Then I got to shoot at Red Tape Brewery

Then Little Red Wagon Winery

I did a run to the Distillery District

I made a shorter bar with a denser strip of LEDs. Up until now, I’d been using meter long strips and it can be a little big. So I split a strip in half and made a half-meter bar. Then we went to a cottage on an island.

My latest shoot was at Lavender Menace.

So What Do We Do?

A friend in the LGBTQ community asked me what I was going to do with the photos. I said “I think what I want to do is let people buy them and donate money to a LGBTQ-led org.” They confirmed that was a great way to show my support. So that’s what I am looking into. A printing and drop ship service where people can select a photo, have it printed and shipped to them. I’d take profits and donate them. I asked a photographer friend, David Bastedo, to print some photos to see how they’d turn out and I am blown away with the results.

What’s next? My intention is to run this as a series for one year.
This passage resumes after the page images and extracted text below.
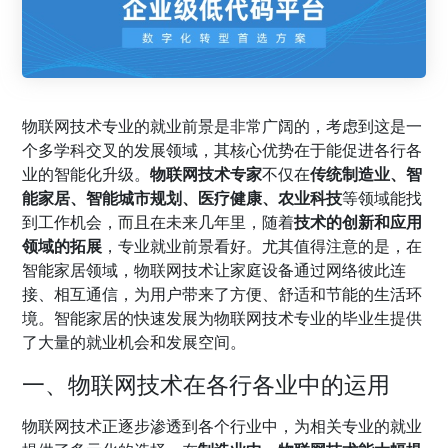
物联网技术专业的就业前景是非常广阔的，考虑到这是一
个多学科交叉的发展领域，其核心优势在于能促进各行各
业的智能化升级。
物联网技术专家
不仅在
传统制造业、智
能家居、智能城市规划、医疗健康、农业科技
等领域能找
到工作机会，而且在未来几年里，随着
技术的创新和应用
领域的拓展
，专业就业前景看好。尤其值得注意的是，在
智能家居领域，物联网技术让家庭设备通过网络彼此连
接、相互通信，为用户带来了方便、舒适和节能的生活环
境。智能家居的快速发展为物联网技术专业的毕业生提供
了大量的就业机会和发展空间。
一、物联网技术在各行各业中的运用
物联网技术正逐步渗透到各个行业中，为相关专业的就业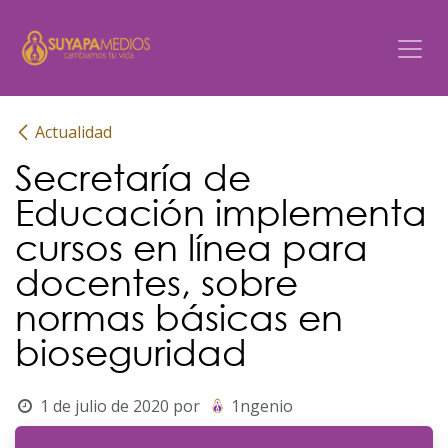
Ir al contenido
Actualidad
Secretaría de
Educación implementa
cursos en línea para
docentes, sobre
normas básicas en
bioseguridad
1 de julio de 2020
por
1ngenio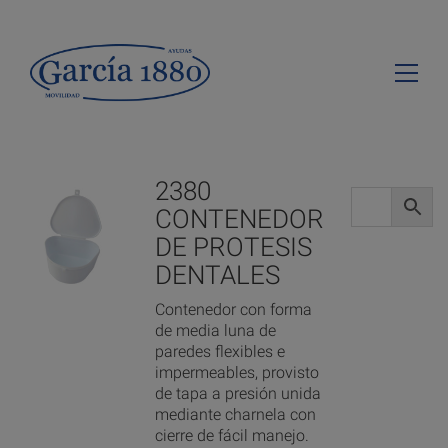
2380
CONTENEDOR
DE PROTESIS
DENTALES
Contenedor con forma
de media luna de
paredes flexibles e
impermeables, provisto
de tapa a presión unida
mediante charnela con
cierre de fácil manejo.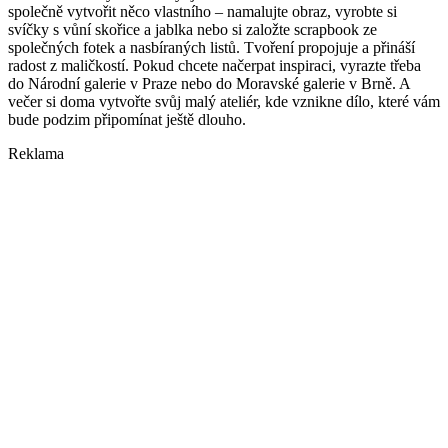
společně vytvořit něco vlastního – namalujte obraz, vyrobte si
svíčky s vůní skořice a jablka nebo si založte scrapbook ze
společných fotek a nasbíraných listů. Tvoření propojuje a přináší
radost z maličkostí. Pokud chcete načerpat inspiraci, vyrazte třeba
do Národní galerie v Praze nebo do Moravské galerie v Brně. A
večer si doma vytvořte svůj malý ateliér, kde vznikne dílo, které vám
bude podzim připomínat ještě dlouho.
Reklama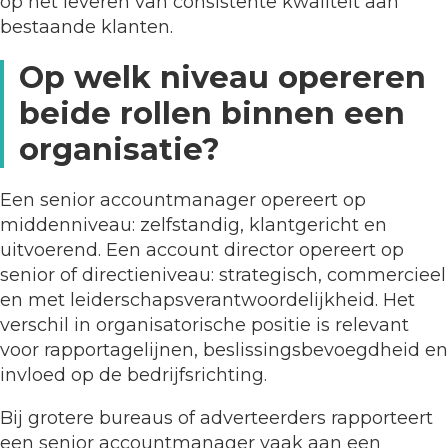
op het leveren van consistente kwaliteit aan
bestaande klanten.
Op welk niveau opereren
beide rollen binnen een
organisatie?
Een senior accountmanager opereert op
middenniveau: zelfstandig, klantgericht en
uitvoerend. Een account director opereert op
senior of directieniveau: strategisch, commercieel
en met leiderschapsverantwoordelijkheid. Het
verschil in organisatorische positie is relevant
voor rapportagelijnen, beslissingsbevoegdheid en
invloed op de bedrijfsrichting.
Bij grotere bureaus of adverteerders rapporteert
een senior accountmanager vaak aan een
Pride month 2021 to Pride month 2022. I am in discussion with a few locations about shooting in their spaces.

Thanks to Thinkingbox

Thinkingbox was receptive to my after-hours project. Even going so far as to add me to their medium post and using one of my photos as their Spotify Pride 2021 playlist image!

To iterate on the concept, I offered to build light bars for Thinkingbox’s various offices so they can shoot in their locales. I am hoping to art direct remotely and we can run those photos as an off-shoot of my main series.

Who knows what surprises Pride 2022 will hold?